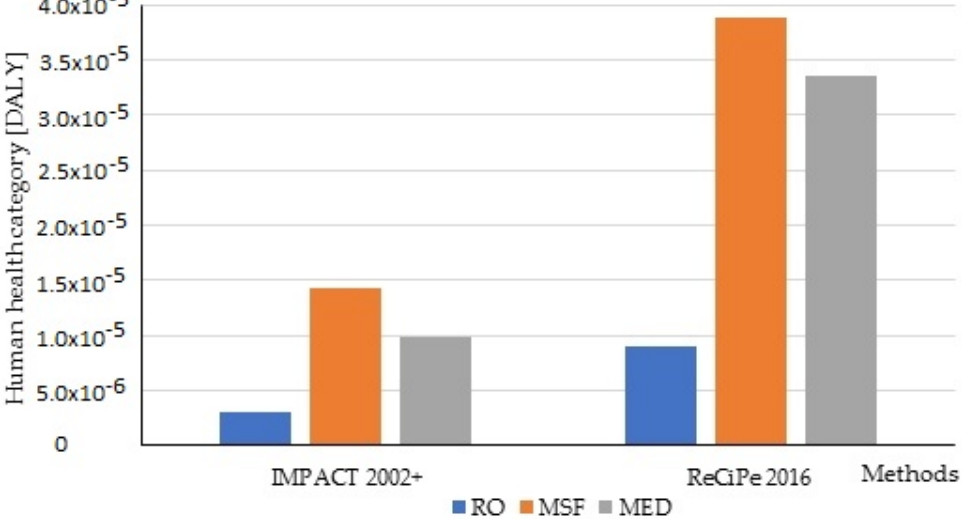
Figure 12. Human health damage of desalination technologies. Table 7. Results for the human health category for the three technologies based on the ReCiPe 2016 and IMPACT 2002+ methods.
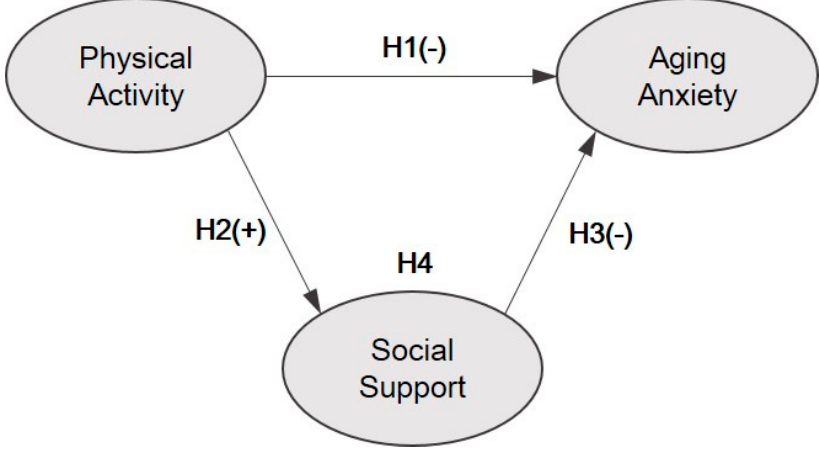
Figure 1. A conceptual model of the relationship between physical activity, social support, and aging anxiety among pre-older adults in Korea.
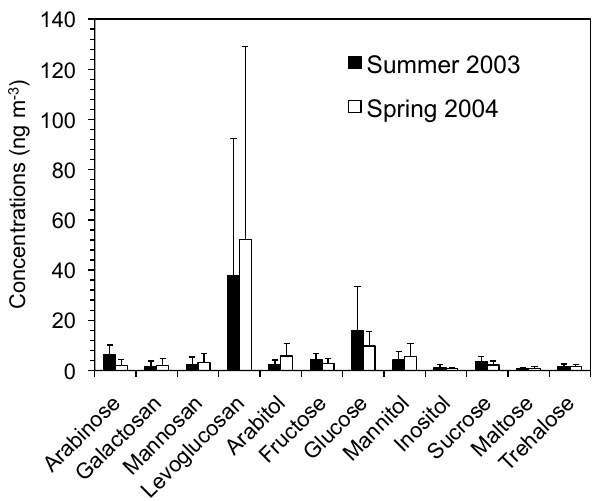
Fig. 5. Molecular distributions of sugar compounds detected in the aerosol (PM 10 ) samples collected during aircraft campaigns in sum- mer 2003 and spring 2004.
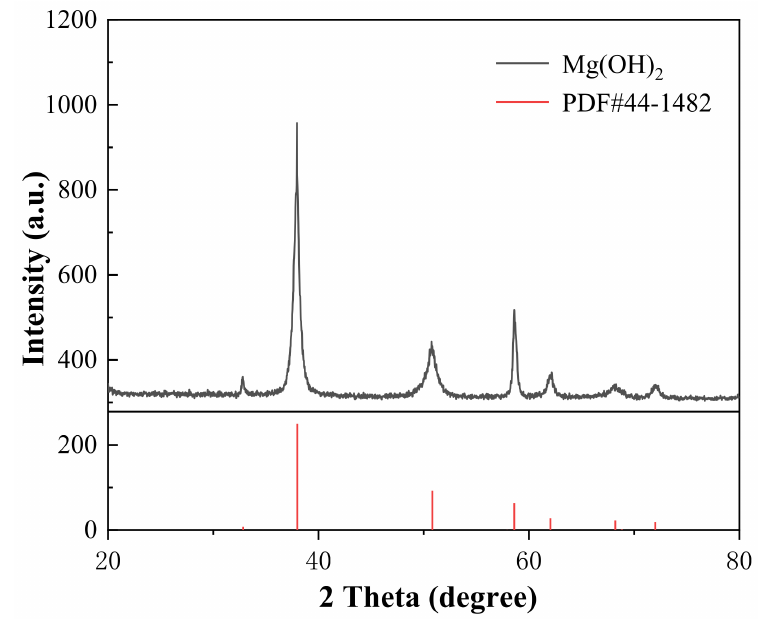
Figure 5. XRD pattern of Mg(OH) 2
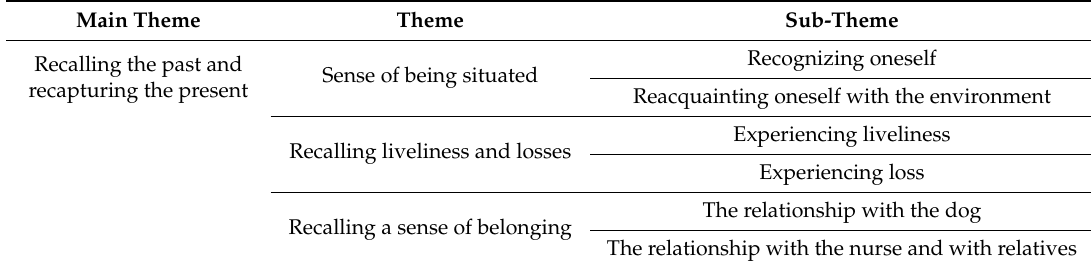
Table 1. Main theme, themes, and sub-themes from the structural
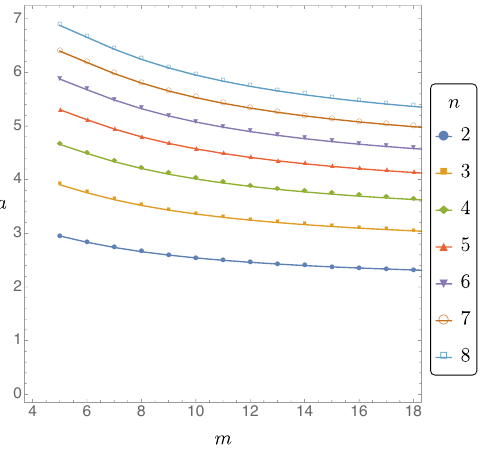
Figure 11 . Onset of superradiance for each mode m , around our pro(cid:12)le (3.23) for several values of n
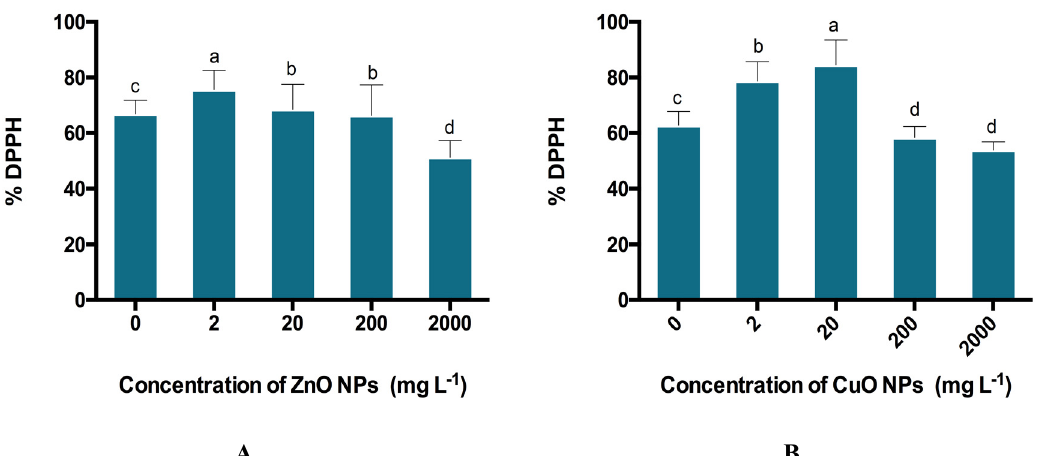
Figure 5. ( A ) E ff ect of ZnO ENPs and ( B ) e ff ect of CuO ENPs at di ff erent concentrations ranging Figure 5. ( A ) Effect of ZnO ENPs and ( B ) effect of CuO ENPs at different concentrations ranging between 0 and 2000 mg / L on % DPPH inhibition activity. Di ff erent letters indicate di ff erences according between 0 and 2000 mg/L on % DPPH inhibition activity. Different letters indicate differences to the Duncan’s multiple range test ( p < according to the Duncan´s multiple range test ( p < 0.05).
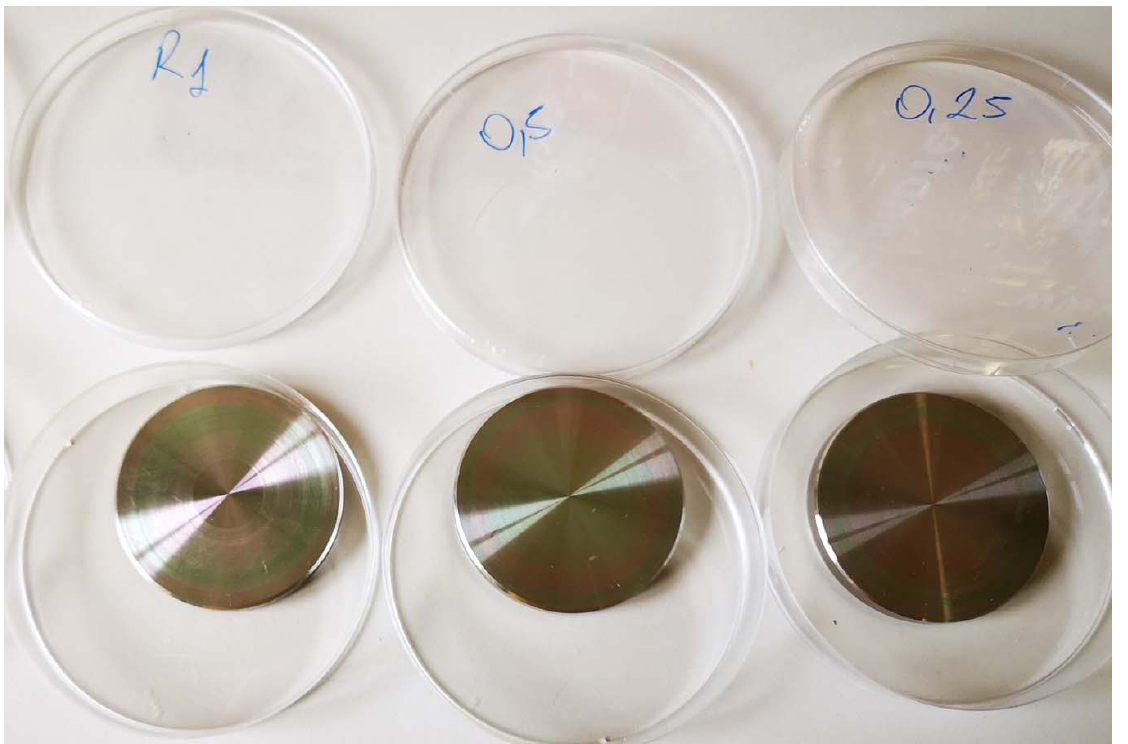
Figure 1. Representative image of stainless steel disks with different roughness, R 0.25, R 0.5, and R 1 μ m treated nanoXHAM ® D.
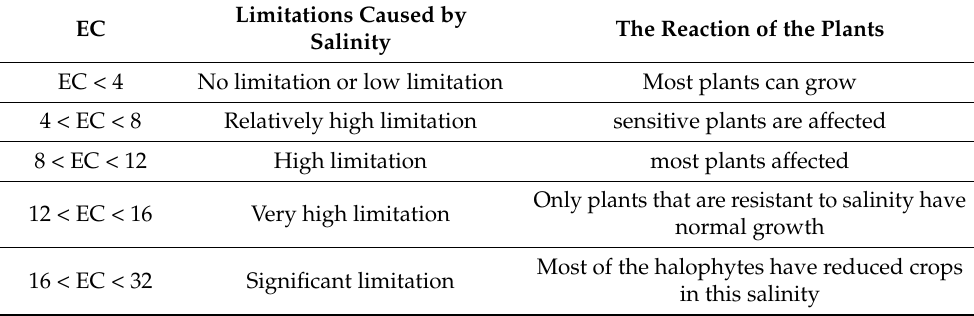
Table 9. Classification of soils based on their salinity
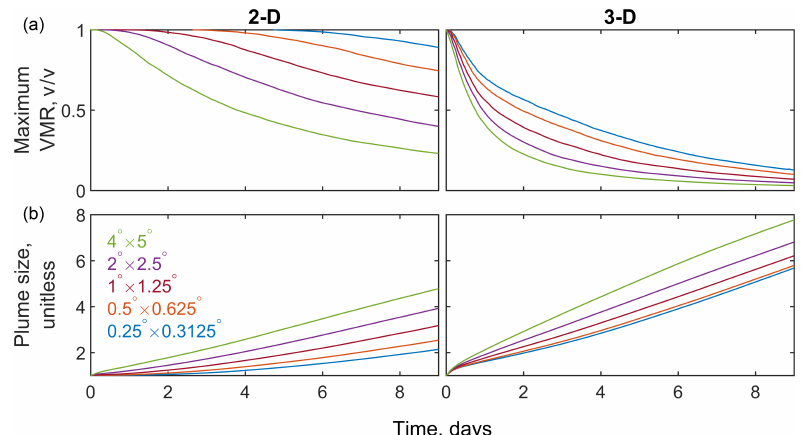
Figure 6. Maximum VMR (top panel) and plume size (bottom panel) as a function of plume aging time. Values are global averages for the ensemble of 90 plumes in Fig. 1 and are shown for 2-D and 3-D simulations at the different horizontal grid resolutions indicated in the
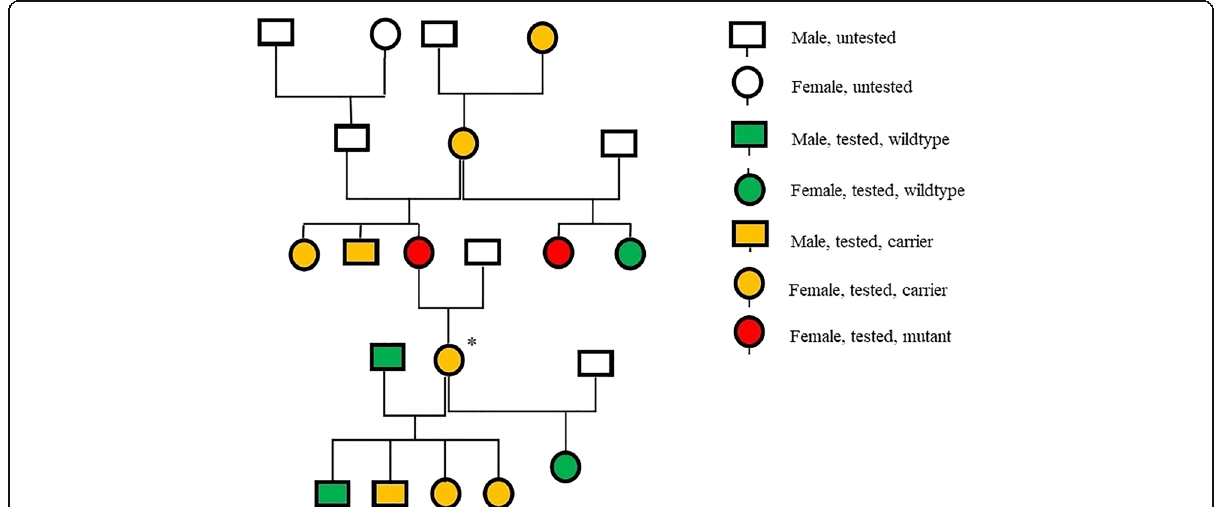
Fig. 3 Von Willebrand ’ s Disease segregation in the Dutch Shepherd Dog. Dutch Shepherd Dog pedigree following first identification (*) of a carrier of Von Willebrand ’ s Disease type I. This individual was a female long haired shepherd born in 2010.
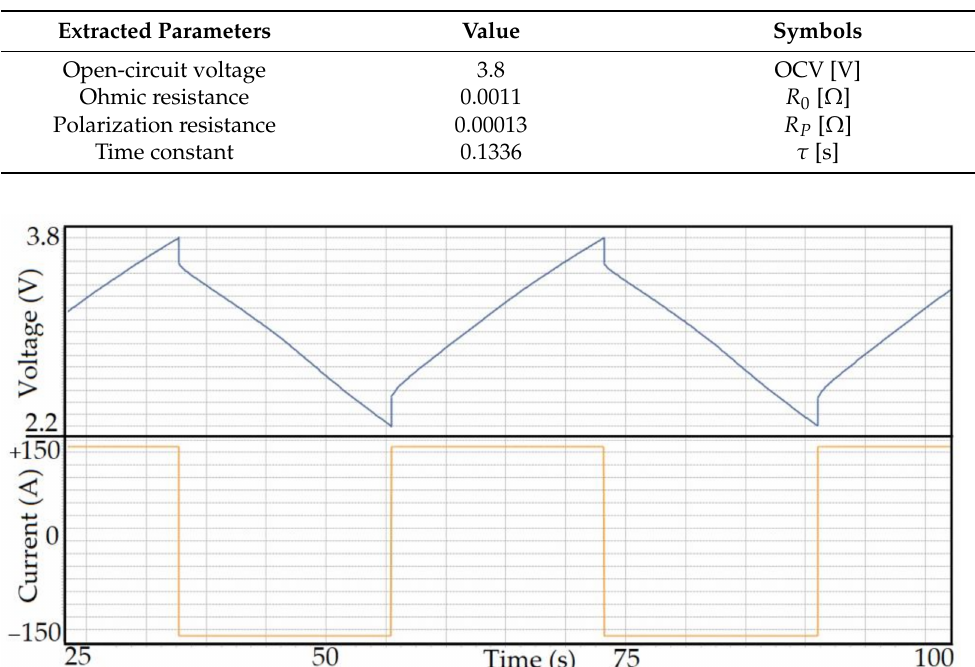
Table 2. Extracted parameters of the electrical model at 25 ◦ C, 150 A current rate, and 100% SoC.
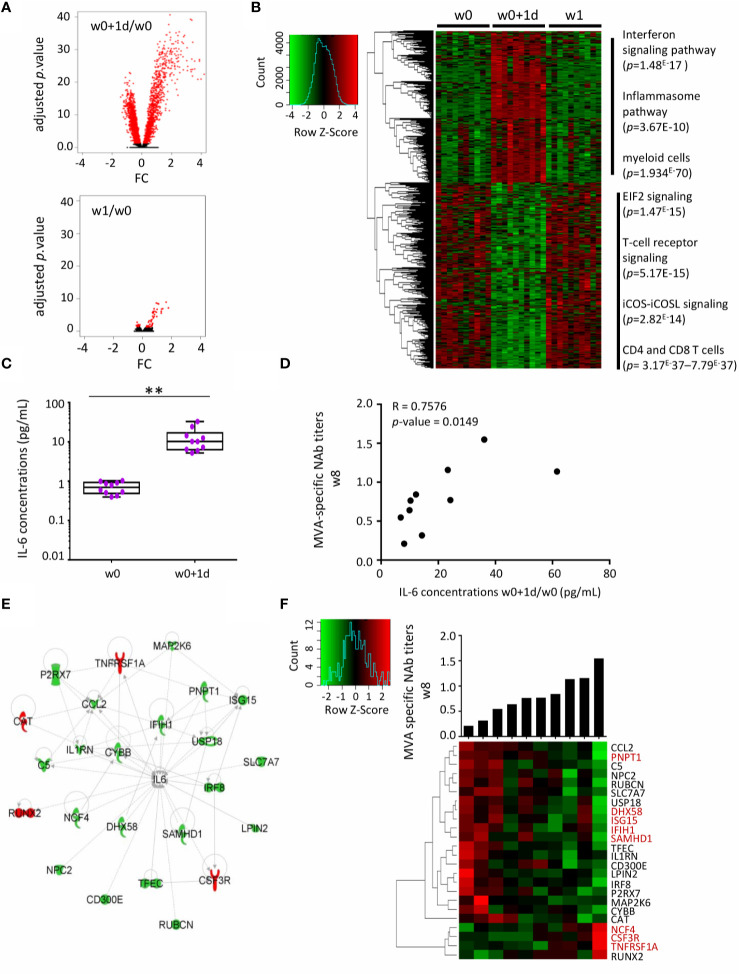
Serum IL-6 and related whole-blood genes one day after MVA-B vaccination related to MVA-Nab responses after i.m. immunization. (A) Volcano plots of the 2611 and 54 genes differentially expressed one day (w0+1d, upper panel) and one week (w1, lower panel), respectively, after MVA-B i.m. vaccination, compared with baseline (w0), according to the -log10(adjusted p-value) and log2FC. Significance is defined by an adjusted p-value < 0.05 (red). (B) The hierarchical clustering is based on the expression profiles of these significantly differently expressed genes (2611 + 54) at each of the three time points: w0 (n = 10), w0+1d (n = 10), and w1 (n = 10). The color-gradient from green (-4, low) to red (4, high) indicates gene expression levels (log2). The functional enrichment was performed with IPA software. p-values by IPA are indicated for each pathway. (C) Serum concentrations (pg/mL) of IL-6 at times w0 and w0+1d presented in box-and-whisker plots. The Wilcoxon test compares w0 to w0+1d, with a significant increase observed at w0+1d (**p < 0.01). (D) Correlation graph shows the significance of the difference between MVA-specific NAb titers at w8 (log1/EC50) and IL-6 serum concentrations at w0+1d/w0 (pg/mL). The Spearman test was applied, with significance defined by a p-value < 0.05. (E) IPA highest scored biological network for the 24 correlated genes (d1) involved in IL-6 signaling and correlated with MVA-Nab responses at w8. The downregulated genes in high responders are in green and the upregulated genes in red. (F) The hierarchical clustering is based on the fold-change expression profile (w0+1d/w0) of these 24 genes. The histogram shows MVA-NAb response intensity at w8 (log1/EC50) for each individual, from lower to higher responders. In red, genes in common with the literature (3, 8, 24).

++++++++

▶ Goal of the exercise:
To complete this exercise, transcribe exactly the lines above from the one that holds "Figure 5. XRD pattern of Mg(OH) 2" through the one that holds "Fig. 3 Von Willebrand". Pictures stay out.

▶ Result below:
Figure 5. XRD pattern of Mg(OH) 2
Table 1. Main theme, themes, and sub-themes from the structural
Figure 11 . Onset of superradiance for each mode m , around our pro(cid:12)le (3.23) for several values of n
Figure 5. ( A ) E ff ect of ZnO ENPs and ( B ) e ff ect of CuO ENPs at di ff erent concentrations ranging Figure 5. ( A ) Effect of ZnO ENPs and ( B ) effect of CuO ENPs at different concentrations ranging between 0 and 2000 mg / L on % DPPH inhibition activity. Di ff erent letters indicate di ff erences according between 0 and 2000 mg/L on % DPPH inhibition activity. Different letters indicate differences to the Duncan’s multiple range test ( p < according to the Duncan´s multiple range test ( p < 0.05).
Figure 1. Representative image of stainless steel disks with different roughness, R 0.25, R 0.5, and R 1 μ m treated nanoXHAM ® D.
Table 9. Classification of soils based on their salinity
Figure 6. Maximum VMR (top panel) and plume size (bottom panel) as a function of plume aging time. Values are global averages for the ensemble of 90 plumes in Fig. 1 and are shown for 2-D and 3-D simulations at the different horizontal grid resolutions indicated in the
Fig. 3 Von Willebrand ’ s Disease segregation in the Dutch Shepherd Dog. Dutch Shepherd Dog pedigree following first identification (*) of a carrier of Von Willebrand ’ s Disease type I. This individual was a female long haired shepherd born in 2010.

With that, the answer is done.